The “Hang Up The Phone And Leave The Casting Office” Tier
This tier is, unsurprisingly, the biggest danger zone of the dating show landscape. These shows get the least explanation because the titles should tell you everything you need to know. If for some reason, you ever find yourself auditioning for a show and are asked to participate in one of these you need to leave immediately and never look back.
Naked Attraction
FEAR rating: 15/10
If showing up naked is necessary for participation, the fear rating starts at a 10. If you are the only one who’s naked while people walk around and look at you like you’re a zoo animal, we can up that score to a 15.
90 Day Fiancé
FEAR rating: 16/10
Were you aware that there are currently four (4!) version of the show 90 Day Fiancé, along with seven spinoffs? I didn’t until I started writing this, but I did observe something wild. These are the summaries from TLC:
90 Day Fiancé—“Using a unique 90 Day Fiancé visa, overseas fiancés will travel to the US to live with their partners for the first time. Each couple will have just 90 days to decide to get married or send their international mate home.”

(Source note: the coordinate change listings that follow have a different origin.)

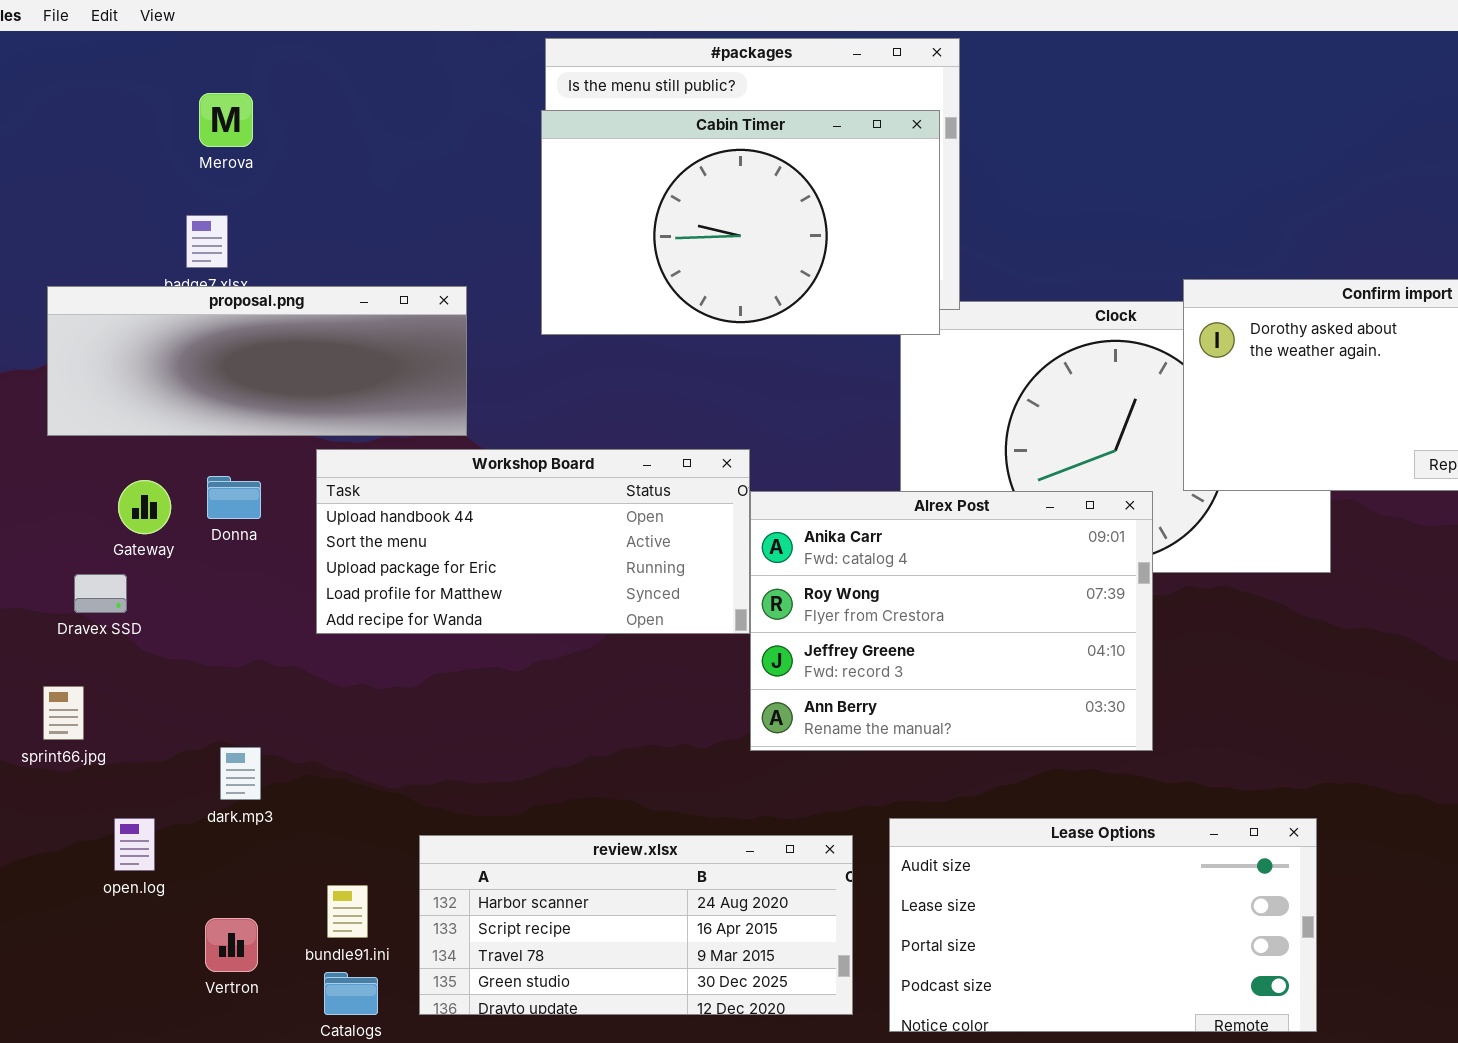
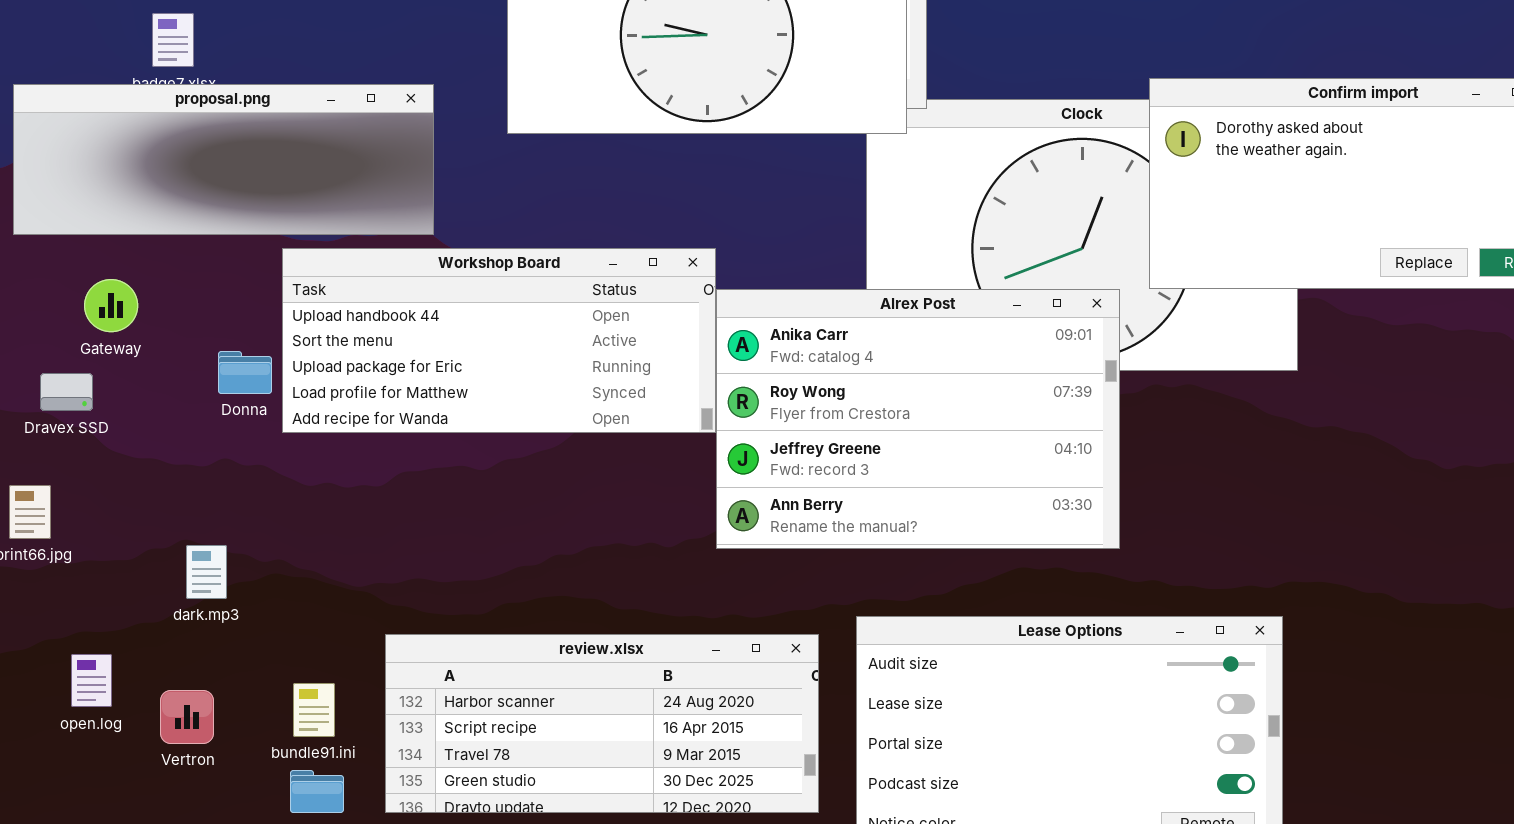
Donna: [207,476,261,519] -> [218,351,272,394], moved
open.log: [114,818,155,871] -> [71,654,112,707], moved
Vertron: [205,918,258,972] -> [160,690,214,744], moved

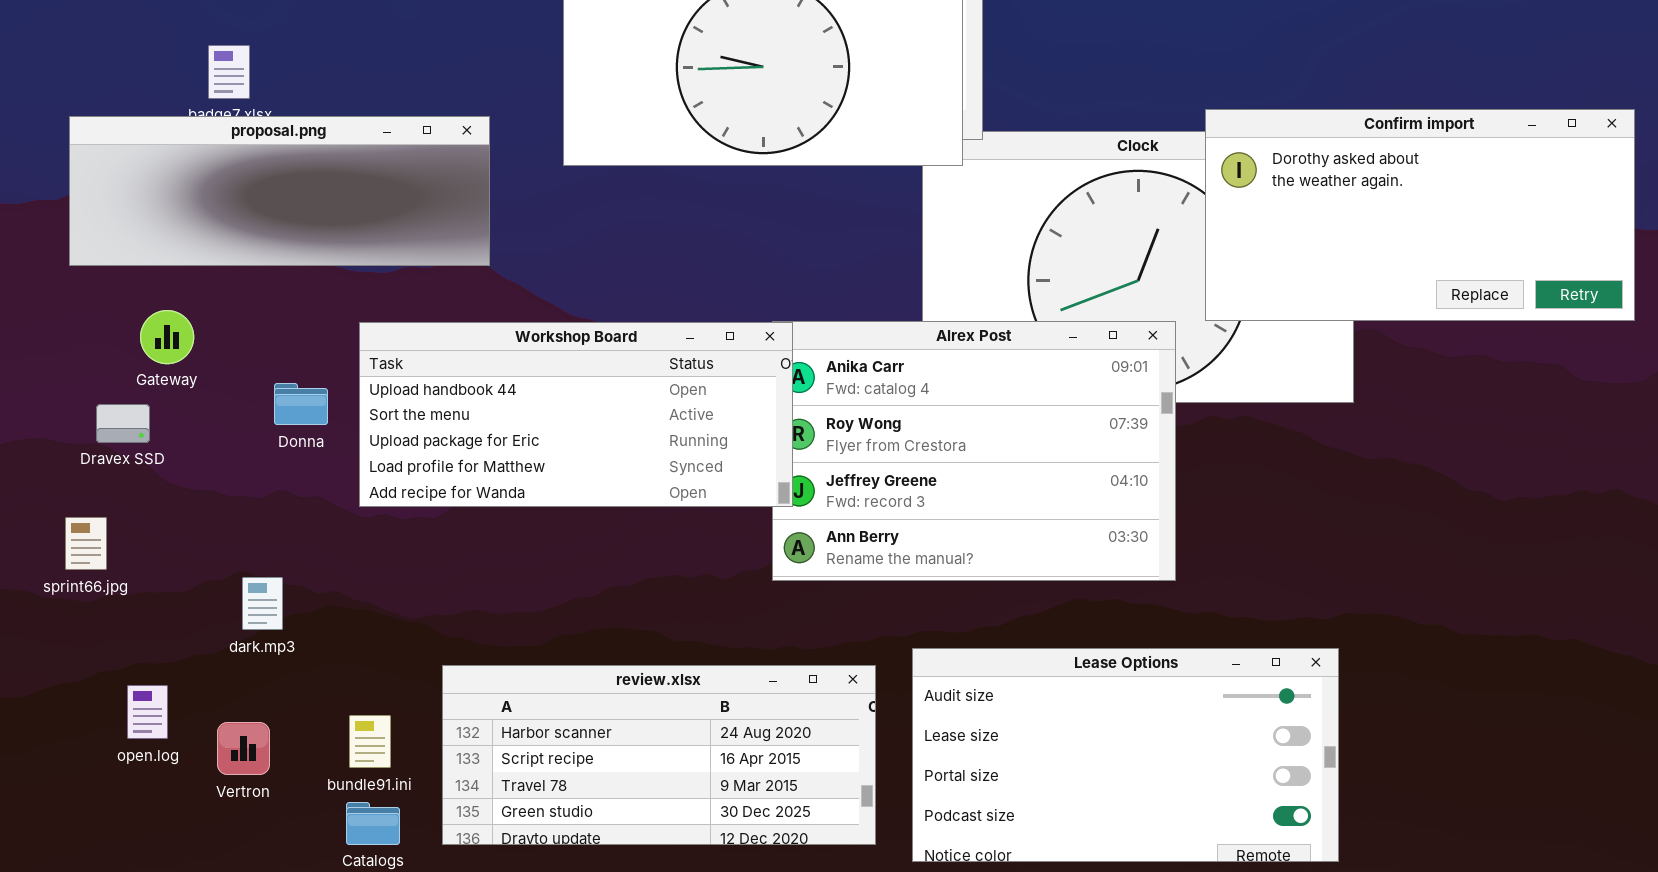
Workshop Board: [282,248,716,433] -> [359,322,793,507], moved

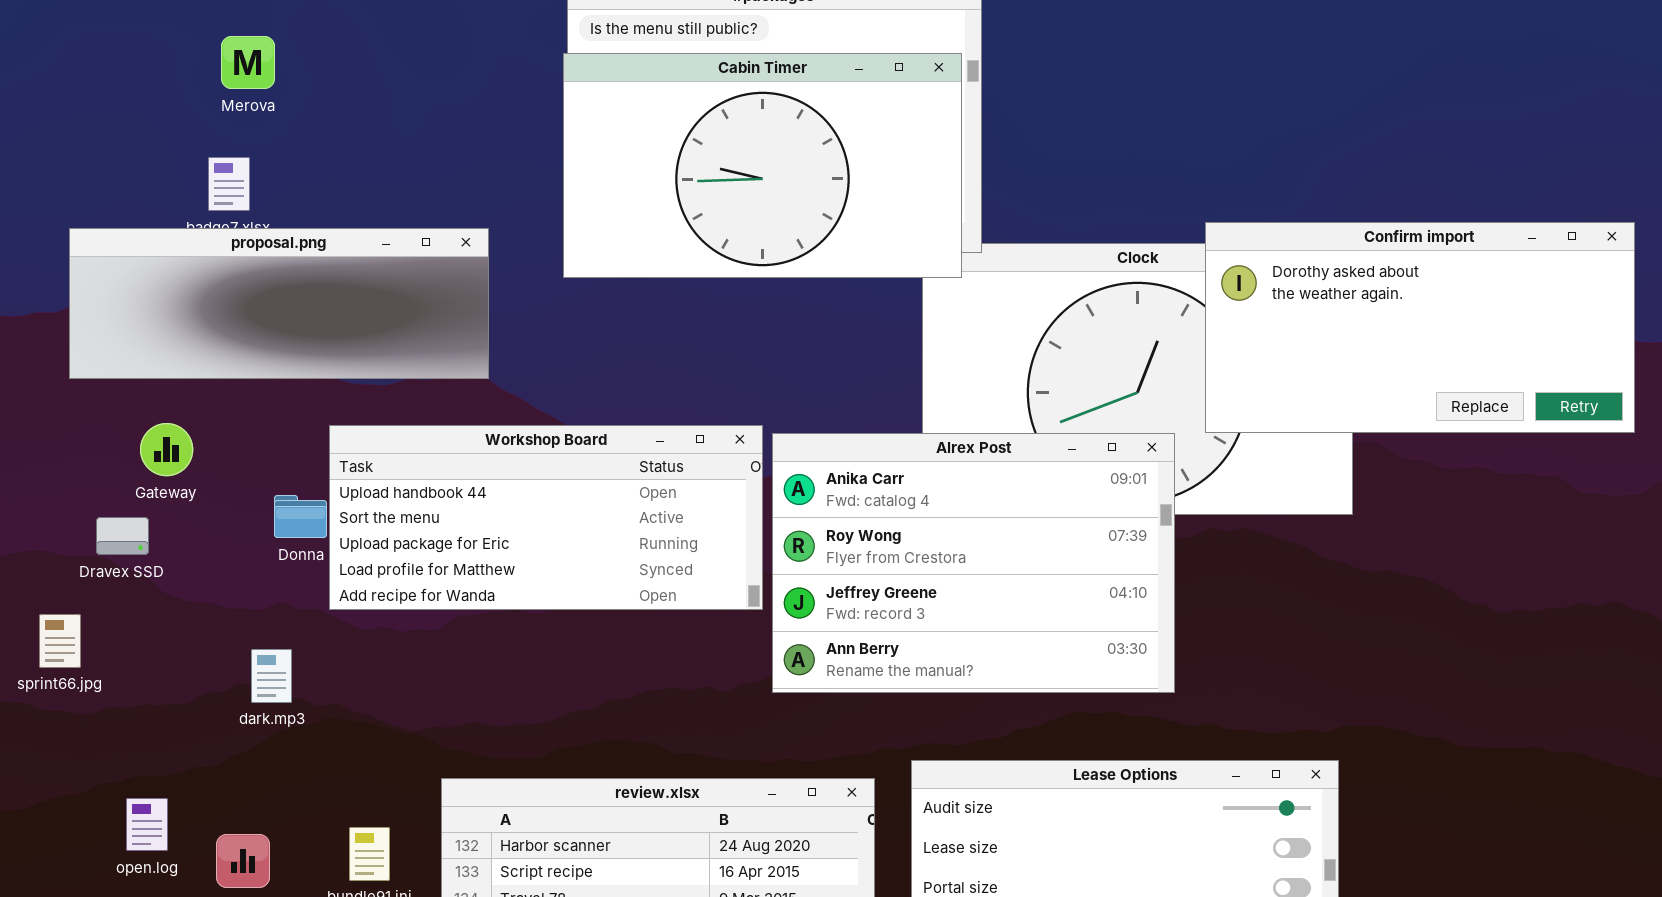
Workshop Board: [359,322,793,507] -> [329,425,763,610], moved
sprint66.jpg: [65,517,107,570] -> [39,614,81,668], moved
dark.mp3: [242,577,283,630] -> [251,649,292,703], moved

90 Day Fiancé: The Other Way—“Americans risk it all to move overseas for love.”
90 Day: Last Resort—“90 Day couples give their relationships one last chance at a group retreat.”
90 Day Fiancé: The Single Life—“90 Day favorites navigate their new single life and search for love.”
The additional 3 shows that I did not list are various behind the scenes/after-season programs that catch up with the participants in between shows. In case you aren’t quite getting it, there are so many versions of this show that they are filming entire relationships. Over the span of 7 shows you are essentially seeing strangers meeting each other, getting engaged, struggling through marriage, and then going back to single life post-divorce. This might actually be the only reality dating show that is selling a raw, full-circle, wire to wire documentary experience. I wouldn’t let anyone I care about go on any of these shows—or watch them for that matter—but you gotta appreciate the attention to detail I guess.
Married At First Sight
FEAR rating: 17/10
The only thing worse than a show that makes you marry someone at the end of the season? A show that makes you marry them at the beginning of the season. Yuck.
Naked And Afraid of Love
FEAR rating: 20/10
Again, starting the show with the requirement that I be naked is a non-starter. Adding in the fact that I have to survive in the wilderness and meet new people is all just too much. The show’s official description states, “Sixteen naked strangers ready to find love will strip down and bare it all in the ultimate challenge that blends survival, romance and everything in between.” *imagine me pressing a large, red, buzzer repeatedly* I’d rather smash my hand in a car door until it falls off.